A proposal to rezone land for a planned multi-family housing project in the Mormon Mill area of Marble Falls received negative feedback from neighboring property owners during a public hearing Tuesday, April 6. The Marble Falls City Council decided to hold a second public hearing before making a final decision on whether to rezone part of the land to neighborhood commercial from general commercial and the rest to transitional residential from its current neighborhood residential status.
The unanimous decision allows time for city staff, developers, and neighborhood residents to discuss buffering solutions to provide more privacy between pre-existing properties and the proposed development of 48 townhomes, duplexes, and triplexes.

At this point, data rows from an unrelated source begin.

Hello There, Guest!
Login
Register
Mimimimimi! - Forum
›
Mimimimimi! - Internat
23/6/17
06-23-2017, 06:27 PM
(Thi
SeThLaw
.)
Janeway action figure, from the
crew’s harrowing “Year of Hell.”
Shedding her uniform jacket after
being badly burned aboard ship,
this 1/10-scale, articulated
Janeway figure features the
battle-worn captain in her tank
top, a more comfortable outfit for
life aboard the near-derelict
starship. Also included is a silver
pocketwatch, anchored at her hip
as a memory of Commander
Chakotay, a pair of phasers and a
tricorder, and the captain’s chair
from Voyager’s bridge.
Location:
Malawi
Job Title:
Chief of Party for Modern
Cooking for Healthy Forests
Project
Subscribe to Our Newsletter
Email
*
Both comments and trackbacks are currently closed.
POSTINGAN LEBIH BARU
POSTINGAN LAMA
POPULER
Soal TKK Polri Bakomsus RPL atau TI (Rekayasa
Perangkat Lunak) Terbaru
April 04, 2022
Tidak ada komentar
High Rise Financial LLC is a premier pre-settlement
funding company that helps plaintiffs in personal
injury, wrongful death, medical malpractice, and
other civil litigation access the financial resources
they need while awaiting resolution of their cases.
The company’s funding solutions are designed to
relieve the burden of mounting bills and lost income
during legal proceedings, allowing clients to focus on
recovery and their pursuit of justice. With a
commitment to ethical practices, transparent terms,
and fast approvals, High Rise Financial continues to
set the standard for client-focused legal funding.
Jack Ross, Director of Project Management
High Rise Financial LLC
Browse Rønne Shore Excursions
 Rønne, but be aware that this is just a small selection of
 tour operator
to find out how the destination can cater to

It also allows more voices to be heard. According to city ordinance, future action taken by the council must now receive a three-fourths majority vote because most of the initial feedback provided by neighboring property owners has been negative.
The development has been in the works for two years, according to Vincent Huebinger, owner of Vincent Gerard & Associates, the planning and development firm in charge of the project. The multi-family townhomes will have entry gates to reduce traffic within the development. Estimated selling prices for the units range from $225,000 to $270,000.

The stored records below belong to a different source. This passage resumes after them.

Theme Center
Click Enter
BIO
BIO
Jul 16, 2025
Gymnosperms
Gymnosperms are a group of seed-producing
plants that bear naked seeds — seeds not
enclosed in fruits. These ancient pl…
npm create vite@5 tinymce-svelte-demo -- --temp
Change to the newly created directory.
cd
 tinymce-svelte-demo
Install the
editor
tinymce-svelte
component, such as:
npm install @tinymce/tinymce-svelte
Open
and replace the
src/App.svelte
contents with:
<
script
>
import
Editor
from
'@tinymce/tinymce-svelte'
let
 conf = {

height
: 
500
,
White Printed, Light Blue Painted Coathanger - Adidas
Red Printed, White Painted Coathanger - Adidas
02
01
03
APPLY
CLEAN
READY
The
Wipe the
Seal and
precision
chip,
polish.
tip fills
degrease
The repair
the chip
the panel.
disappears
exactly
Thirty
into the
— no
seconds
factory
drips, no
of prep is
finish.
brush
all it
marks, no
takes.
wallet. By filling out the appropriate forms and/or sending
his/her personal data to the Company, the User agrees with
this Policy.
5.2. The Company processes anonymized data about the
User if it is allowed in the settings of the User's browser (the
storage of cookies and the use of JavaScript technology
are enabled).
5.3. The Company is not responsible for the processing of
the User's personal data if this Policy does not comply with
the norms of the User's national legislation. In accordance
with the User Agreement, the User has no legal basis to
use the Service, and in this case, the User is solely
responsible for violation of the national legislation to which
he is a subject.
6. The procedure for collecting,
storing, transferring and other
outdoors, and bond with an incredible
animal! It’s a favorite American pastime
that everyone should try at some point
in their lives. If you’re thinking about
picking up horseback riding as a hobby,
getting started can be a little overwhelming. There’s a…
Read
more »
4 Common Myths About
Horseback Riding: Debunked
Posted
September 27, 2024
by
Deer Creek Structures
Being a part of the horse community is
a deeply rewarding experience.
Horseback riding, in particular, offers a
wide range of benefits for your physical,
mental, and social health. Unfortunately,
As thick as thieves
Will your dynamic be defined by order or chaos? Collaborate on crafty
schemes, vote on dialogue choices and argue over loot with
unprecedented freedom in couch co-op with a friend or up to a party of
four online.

The townhomes would be built on lots 1 and 35-A, both located in Holly-Naumann Subdivision No. 3 on the zoning map. They cover a 14.88-acre, T-shaped portion of land. Lot 35-A is located between the east side of U.S. 281 and Whitman Branch Creek, while Lot 1 runs between residential properties along Ridge Point Drive and Falls Parkway, opening up to Mormon Mill Road.

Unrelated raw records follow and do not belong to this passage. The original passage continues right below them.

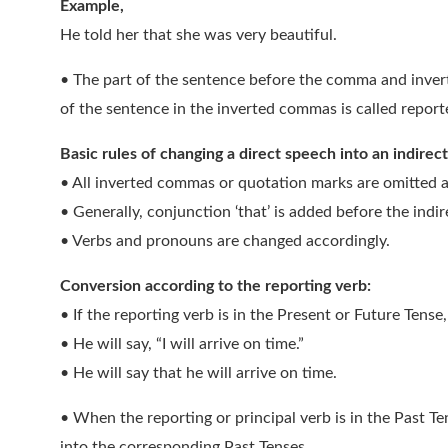
Example,
He told her that she was very beautiful.
• The part of the sentence before the comma and inver
of the sentence in the inverted commas is called repor
Basic rules of changing a direct speech into an indirec
• All inverted commas or quotation marks are omitted a
• Generally, conjunction ‘that’ is added before the indi
• Verbs and pronouns are changed accordingly.
Conversion according to the reporting verb:
• If the reporting verb is in the Present or Future Tens
• He will say, “I will arrive on time.”
• He will say that he will arrive on time.
• When the reporting or principal verb is in the Past Te
into the corresponding Past Tenses.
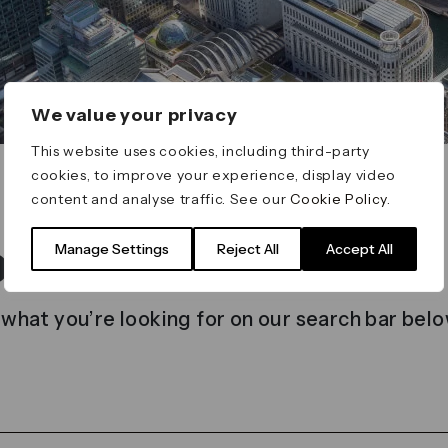
We value your privacy
This website uses cookies, including third-party
cookies, to improve your experience, display video
content and analyse traffic. See our
Cookie Policy
.
t found
Manage Settings
Reject All
Accept All
 what you’re looking for on our search bar belo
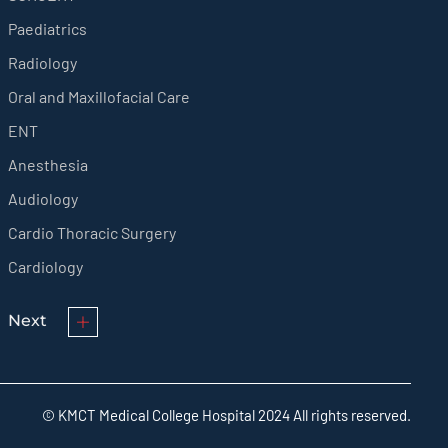
Paediatrics
Radiology
Oral and Maxillofacial Care
ENT
Anesthesia
Audiology
Cardio Thoracic Surgery
Cardiology
Next
© KMCT Medical College Hospital 2024 All rights reserved.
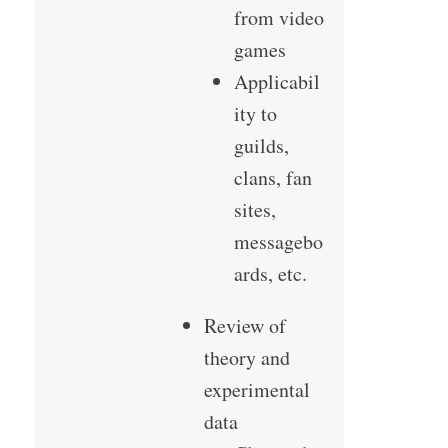
from video
games
Applicabil
ity to
guilds,
clans, fan
sites,
messagebo
ards, etc.
Review of
theory and
experimental
data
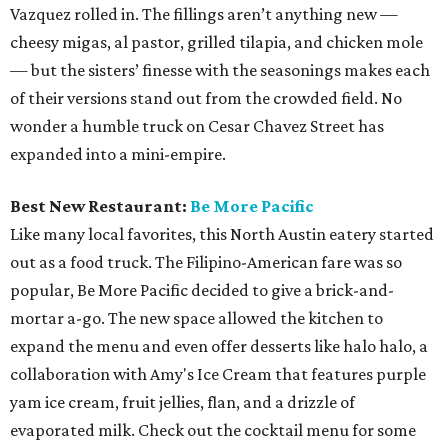
Vazquez rolled in. The fillings aren’t anything new —
cheesy migas, al pastor, grilled tilapia, and chicken mole
— but the sisters’ finesse with the seasonings makes each
of their versions stand out from the crowded field. No
wonder a humble truck on Cesar Chavez Street has
expanded into a mini-empire.
Best New Restaurant:
Be More Pacific
Like many local favorites, this North Austin eatery started
out as a food truck. The Filipino-American fare was so
popular, Be More Pacific decided to give a brick-and-
mortar a-go. The new space allowed the kitchen to
expand the menu and even offer desserts like halo halo, a
collaboration with Amy's Ice Cream that features purple
yam ice cream, fruit jellies, flan, and a drizzle of
evaporated milk. Check out the cocktail menu for some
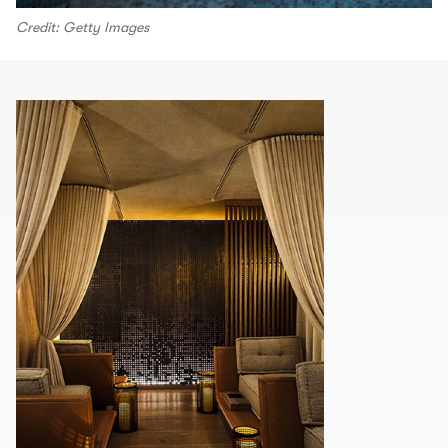
Credit: Getty Images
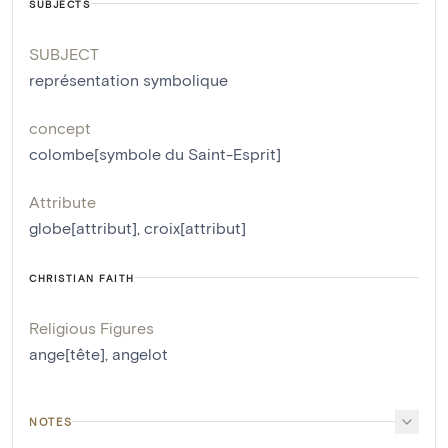
SUBJECTS
SUBJECT
représentation symbolique
concept
colombe[symbole du Saint-Esprit]
Attribute
globe[attribut]
,
croix[attribut]
CHRISTIAN FAITH
Religious Figures
ange[tête]
,
angelot
NOTES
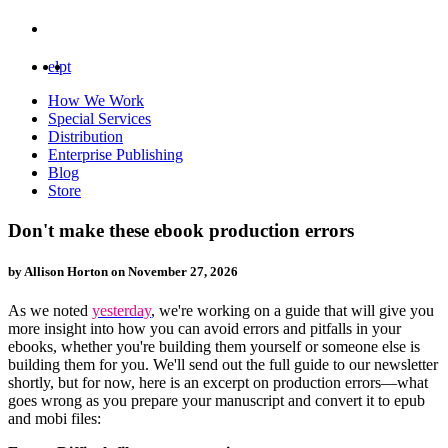
el
pt
How We Work
Special Services
Distribution
Enterprise Publishing
Blog
Store
Don't make these ebook production errors
by Allison Horton on
November 27, 2026
As we noted
yesterday
, we're working on a guide that will give you
more insight into how you can avoid errors and pitfalls in your
ebooks, whether you're building them yourself or someone else is
building them for you. We'll send out the full guide to our
newsletter
shortly, but for now, here is an excerpt on production errors—what
goes wrong as you prepare your manuscript and convert it to epub
and mobi files:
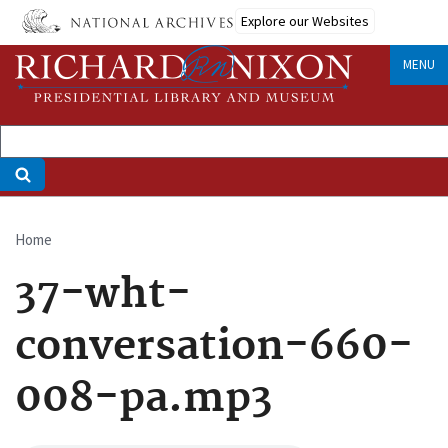
Skip
Explore our Websites
to
main
MENU
content
Home
Breadcrumb
37-wht-
conversation-660-
008-pa.mp3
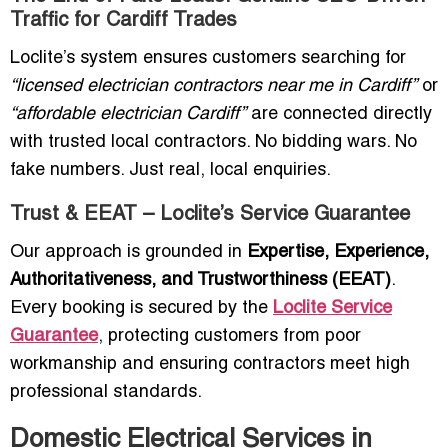
Traffic for Cardiff Trades
Loclite’s system ensures customers searching for
“licensed electrician contractors near me in Cardiff”
or
“affordable electrician Cardiff”
are connected directly
with trusted local contractors. No bidding wars. No
fake numbers. Just real, local enquiries.
Trust & EEAT – Loclite’s Service Guarantee
Our approach is grounded in
Expertise, Experience,
Authoritativeness, and Trustworthiness (EEAT)
.
Every booking is secured by the
Loclite Service
Guarantee
, protecting customers from poor
workmanship and ensuring contractors meet high
professional standards.
Domestic Electrical Services in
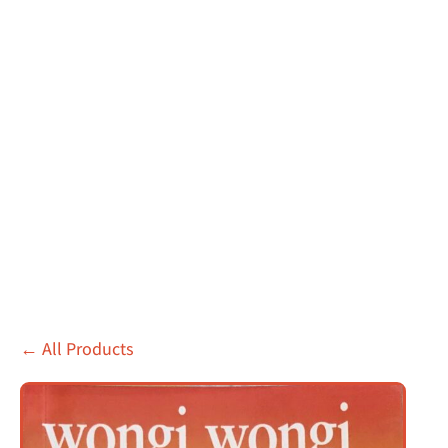
←
All Products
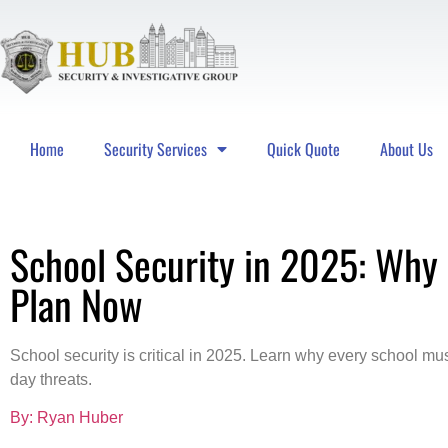
Home
Security Services
Quick Quote
About Us
Hub Security & Investigative Group
School Security in 2025: Why
Plan Now
School security is critical in 2025. Learn why every school mus
day threats.
By: Ryan Huber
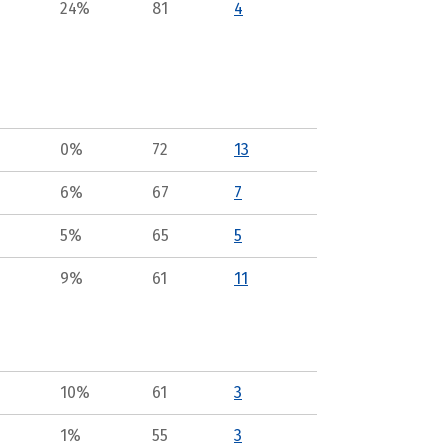
24%
81
4
0%
72
13
6%
67
7
5%
65
5
9%
61
11
10%
61
3
1%
55
3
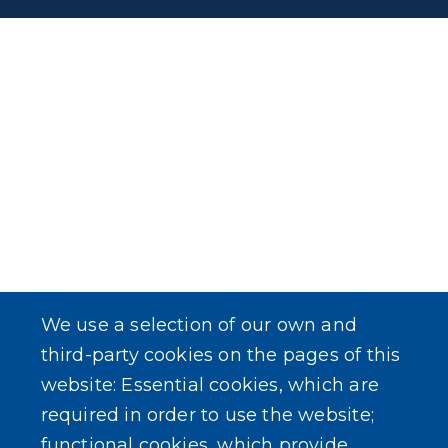
We use a selection of our own and
third-party cookies on the pages of this
website: Essential cookies, which are
required in order to use the website;
functional cookies, which provide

“I think it needs more attention on design on the property before you vote on it,” said Ron Schwier, a Ridge Point Drive homeowner, during the meeting.
He and other neighboring property owners expressed various concerns during the April 6 meeting, including increased traffic, potential noise complaints, and the project’s proximity to nearby backyards.
Huebinger told the council that he and the other developers involved met with neighboring property owners several times in the past to discuss plans for the townhomes. Including Schwier, 35 property owners in the area were notified of the proposed rezoning and development prior to a Planning and Zoning Commission meeting March 4. Of the 11 responses received by the commission, nine expressed opposition to the project. Planning and Zoning voted to recommend the project to the City Council despite the opposition.
“It’s been a challenge, it really has,” Huebinger said. “I respect what (the residents) are asking for. We’ve done everything they’ve asked, and we’re just trying to solve a problem.”
Irene Tabor, who previously owned the portion of Lot 1 included in the project, expressed concerns that building multi-family homes could affect the value of the single-family residential property nearby. She owns a home on Mormon Mill Road.
In response, Councilor Dave Rhodes pointed out that the proposed project has allowed for community input, whereas leaving the zoning “as-is” would limit the amount of say both the council and residents have. Since it is zoned commercial, businesses could go in without having to come to the council for permission. Residents of the city’s historic district face a similar issue. A convenience store is planned for a piece of property between U.S. 281 and some of the city’s most stately homes.
“It’s important to understand when you leave here what the alternative could be, and we would have no say in it,” Rhodes said. “It’s already been zoned that way; the use in general commercial has already been set.”